*** DATASET RECORDS ***
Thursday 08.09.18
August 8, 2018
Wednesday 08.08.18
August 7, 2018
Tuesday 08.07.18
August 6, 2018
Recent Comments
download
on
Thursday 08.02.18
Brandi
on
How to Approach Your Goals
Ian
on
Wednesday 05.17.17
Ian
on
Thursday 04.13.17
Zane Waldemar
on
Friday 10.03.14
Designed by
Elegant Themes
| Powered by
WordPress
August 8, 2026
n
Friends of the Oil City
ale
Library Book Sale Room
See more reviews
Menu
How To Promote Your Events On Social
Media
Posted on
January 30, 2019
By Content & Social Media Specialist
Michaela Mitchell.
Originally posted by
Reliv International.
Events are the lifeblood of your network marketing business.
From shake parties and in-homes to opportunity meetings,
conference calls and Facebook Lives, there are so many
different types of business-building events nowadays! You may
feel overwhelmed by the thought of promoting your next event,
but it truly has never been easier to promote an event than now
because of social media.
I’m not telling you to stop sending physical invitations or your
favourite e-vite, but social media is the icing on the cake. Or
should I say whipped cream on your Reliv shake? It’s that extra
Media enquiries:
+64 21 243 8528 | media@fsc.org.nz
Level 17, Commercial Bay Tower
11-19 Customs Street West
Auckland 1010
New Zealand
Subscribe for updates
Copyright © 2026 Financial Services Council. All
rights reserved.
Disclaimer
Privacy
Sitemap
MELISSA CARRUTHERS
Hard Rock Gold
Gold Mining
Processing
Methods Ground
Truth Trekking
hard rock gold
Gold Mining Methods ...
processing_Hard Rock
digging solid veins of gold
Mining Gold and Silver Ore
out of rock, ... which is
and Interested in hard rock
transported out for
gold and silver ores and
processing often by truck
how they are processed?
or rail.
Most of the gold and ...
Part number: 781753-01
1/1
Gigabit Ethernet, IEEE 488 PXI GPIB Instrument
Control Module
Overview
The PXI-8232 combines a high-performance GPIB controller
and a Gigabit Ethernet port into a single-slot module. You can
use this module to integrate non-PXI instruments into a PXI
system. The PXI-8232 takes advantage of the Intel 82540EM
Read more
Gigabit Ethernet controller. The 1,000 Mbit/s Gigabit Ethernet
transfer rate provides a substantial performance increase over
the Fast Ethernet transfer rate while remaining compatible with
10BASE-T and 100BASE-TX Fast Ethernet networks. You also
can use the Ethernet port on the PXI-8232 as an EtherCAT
*** End of DATASET RECORDS ***
* _EXERCISE PROMPT_
Reproduce the text of all the material above verbatim, keeping each line intact and in its original order.

* _SOLUTION TO THIS TASK_
Thursday 08.09.18
August 8, 2018
Wednesday 08.08.18
August 7, 2018
Tuesday 08.07.18
August 6, 2018
Recent Comments
download
on
Thursday 08.02.18
Brandi
on
How to Approach Your Goals
Ian
on
Wednesday 05.17.17
Ian
on
Thursday 04.13.17
Zane Waldemar
on
Friday 10.03.14
Designed by
Elegant Themes
| Powered by
WordPress
August 8, 2026
n
Friends of the Oil City
ale
Library Book Sale Room
See more reviews
Menu
How To Promote Your Events On Social
Media
Posted on
January 30, 2019
By Content & Social Media Specialist
Michaela Mitchell.
Originally posted by
Reliv International.
Events are the lifeblood of your network marketing business.
From shake parties and in-homes to opportunity meetings,
conference calls and Facebook Lives, there are so many
different types of business-building events nowadays! You may
feel overwhelmed by the thought of promoting your next event,
but it truly has never been easier to promote an event than now
because of social media.
I’m not telling you to stop sending physical invitations or your
favourite e-vite, but social media is the icing on the cake. Or
should I say whipped cream on your Reliv shake? It’s that extra
Media enquiries:
+64 21 243 8528 | media@fsc.org.nz
Level 17, Commercial Bay Tower
11-19 Customs Street West
Auckland 1010
New Zealand
Subscribe for updates
Copyright © 2026 Financial Services Council. All
rights reserved.
Disclaimer
Privacy
Sitemap
MELISSA CARRUTHERS
Hard Rock Gold
Gold Mining
Processing
Methods Ground
Truth Trekking
hard rock gold
Gold Mining Methods ...
processing_Hard Rock
digging solid veins of gold
Mining Gold and Silver Ore
out of rock, ... which is
and Interested in hard rock
transported out for
gold and silver ores and
processing often by truck
how they are processed?
or rail.
Most of the gold and ...
Part number: 781753-01
1/1
Gigabit Ethernet, IEEE 488 PXI GPIB Instrument
Control Module
Overview
The PXI-8232 combines a high-performance GPIB controller
and a Gigabit Ethernet port into a single-slot module. You can
use this module to integrate non-PXI instruments into a PXI
system. The PXI-8232 takes advantage of the Intel 82540EM
Read more
Gigabit Ethernet controller. The 1,000 Mbit/s Gigabit Ethernet
transfer rate provides a substantial performance increase over
the Fast Ethernet transfer rate while remaining compatible with
10BASE-T and 100BASE-TX Fast Ethernet networks. You also
can use the Ethernet port on the PXI-8232 as an EtherCAT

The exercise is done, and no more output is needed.